§ **Исходный текст**
[700x430]
В странные времена мы живём, господа, в странные... Народ нищает, а праздников всё больше. Взять, к примеру, юбилеи, которые посыпались на головы наши, как спелые яблоки на макушку товарища Ньютона... Он, правда, после этого открыл закон свой знаменитый, продвинув вперед науку физического естествознания, нам же остается разводить руками и праздновать...
И очень кстати вспомнилось мне, что и я имею право полное устроить маленький юбилейчик по поводу моего увольнения в запас ("дембеля", если по-нашему, по-народному) из рядов Советской Армии ровно четверть века назад.
А у дембелей самым заветным предметом был дембельский альбом. Предмет этот, напичканный фотографиями, перерисовываемыми из поколения в поколение карикатурами на кальках между страницами альбома и прочими всевозможными прибамбасами (от шинельного сукна на обложку до аксельбантов с надраенными боевыми патронами на переплете) готовили многие чуть не за год до дембеля.
Поскольку я знал, каким концом макать кисточку в краску, грядущие дембеля насели на меня почти с первых дней службы. Сколько я перенарисовал этих альбомов… Себе вот только не успел оформить по-человечески. Да и «Его Величество Случай» в несолдатских погонах помог: выцепил как-то мой будущий дембельский дипломат, выпотрошил альбом и все фотки распустил на клочки. Неуставные, видите ли… А кто ж в альбом вклеивает только уставные, с застегнутыми наглухо и без оружия и техники? Фотографии я, конечно, отчасти восстановил. А вот альбом оформлять сил уже не было. Потом, думаю, на гражданке, в спокойной обстановке.
Ну, да. Так и лежит, в прежнем виде.
Потому, в качестве частичной замены дембельскому альбому, я решил набросать некоторые эпизоды, воспоминания, записки на тему...
"До" и "после"
В том, что страна нуждается в солдатских массах, я убедился по той стремительности, с которой наша новобранческая толпа оказалась в "конечном пункте назначения": в течение одних суток нас (на самолете через всю Россию-матушку) доставили "куда следует", помыли "как попало" и одели "во что положено". Начались героические будни исполнения гражданского долга...
Отпускали нас через два года неохотно. Понравились, наверное. А, скорее всего, отслужившие и потому бесперспективные командармов интересуют мало. Четверо суток мариновались на "пересылке", в палаточном городке, дурея от неизвестности, ожидания и голода ("сухой паек" был выдан на сутки, а вокруг – сопки да небо и ни одного магазина)... К чему это я? А ни к чему. Так, вспоминаю...

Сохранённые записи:
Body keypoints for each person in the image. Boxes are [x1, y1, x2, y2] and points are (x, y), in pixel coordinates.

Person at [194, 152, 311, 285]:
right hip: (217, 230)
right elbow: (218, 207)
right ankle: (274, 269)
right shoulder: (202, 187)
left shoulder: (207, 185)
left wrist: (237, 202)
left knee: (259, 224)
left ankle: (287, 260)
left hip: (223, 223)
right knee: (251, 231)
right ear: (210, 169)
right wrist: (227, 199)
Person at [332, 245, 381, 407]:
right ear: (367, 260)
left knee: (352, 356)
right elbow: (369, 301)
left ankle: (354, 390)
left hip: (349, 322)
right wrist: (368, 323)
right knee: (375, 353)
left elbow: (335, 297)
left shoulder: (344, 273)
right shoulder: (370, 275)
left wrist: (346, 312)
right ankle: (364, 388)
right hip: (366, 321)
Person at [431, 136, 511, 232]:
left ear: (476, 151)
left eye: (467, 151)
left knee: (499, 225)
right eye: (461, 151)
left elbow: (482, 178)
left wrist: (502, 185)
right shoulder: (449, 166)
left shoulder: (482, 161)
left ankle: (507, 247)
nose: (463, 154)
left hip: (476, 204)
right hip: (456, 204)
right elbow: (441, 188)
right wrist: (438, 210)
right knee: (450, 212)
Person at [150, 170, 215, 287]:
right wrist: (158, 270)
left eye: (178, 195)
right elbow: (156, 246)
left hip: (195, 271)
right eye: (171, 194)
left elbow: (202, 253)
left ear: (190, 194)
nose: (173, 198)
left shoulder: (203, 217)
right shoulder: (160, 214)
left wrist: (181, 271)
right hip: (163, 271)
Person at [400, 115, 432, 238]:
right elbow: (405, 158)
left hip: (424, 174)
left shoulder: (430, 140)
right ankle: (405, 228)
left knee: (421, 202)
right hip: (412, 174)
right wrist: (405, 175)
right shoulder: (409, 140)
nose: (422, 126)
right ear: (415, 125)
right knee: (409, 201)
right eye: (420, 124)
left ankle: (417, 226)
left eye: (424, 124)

...

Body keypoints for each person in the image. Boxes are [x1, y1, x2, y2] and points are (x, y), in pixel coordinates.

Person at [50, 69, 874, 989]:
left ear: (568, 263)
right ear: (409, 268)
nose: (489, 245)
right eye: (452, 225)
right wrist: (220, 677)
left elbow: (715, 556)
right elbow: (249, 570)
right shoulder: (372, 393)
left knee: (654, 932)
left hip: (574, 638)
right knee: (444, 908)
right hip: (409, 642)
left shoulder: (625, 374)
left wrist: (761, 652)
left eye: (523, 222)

§ **Работа с материалом**
**A.** Ответьте на вопросы по воспоминаниям об армейской службе:
(i) Сколько лет назад, по словам автора, он был уволен в запас?
(ii) Почему фотографии из альбома автора были разорваны на клочки?
(iii) Сколько суток уволенные провели на «пересылке» и на какой срок им выдали сухой паёк?
**B.** Продолжите воспоминания автора об армейской службе, начав сразу после последнего предложения.

§ **Ответы по заданиям**
**A.**
(i) Ровно четверть века назад.
(ii) Их сочли неуставными.
(iii) Четверо суток; сухой паёк был выдан на сутки.

**B.**
К армии привык сразу, видимо, был психологически готов. Да и режим "курса молодого бойца" ("карантина", если опять же по-нашему) этому способствовал. Через неделю жизнь, прожитая до армии, казалась чем-то призрачным, далеким и отрезанным. Может, её и не было никогда? У моих товарищей по оружию и портянкам было такое же ощущение.
"…Братаны, на гражданку идти не боитесь?" – спросил я у друзей за кружечкой максимально крепкого чаю в кочегарке, где-то за месяц до дембеля. Они, расценив мой вопрос как удачную шутку, громыхнули молодецким хохотом.
"Я серьезно. Тут всё ясно: как говорится, получил приказ, ответил "есть!", мысленно послал «на», пошёл и сделал по-своему. А там? Тут плохо, но одет, слегка, но накормлен, смысл жизни – дожить до дембеля – ясен. А там?" – "Тьфу ты..." – расстроились братаны и огорчённо закурили... Нам ещё предстояло вернуться совсем не в ту страну, из которой нас призывали…
К чему это я? А ни к чему. Так, анализирую прошлое...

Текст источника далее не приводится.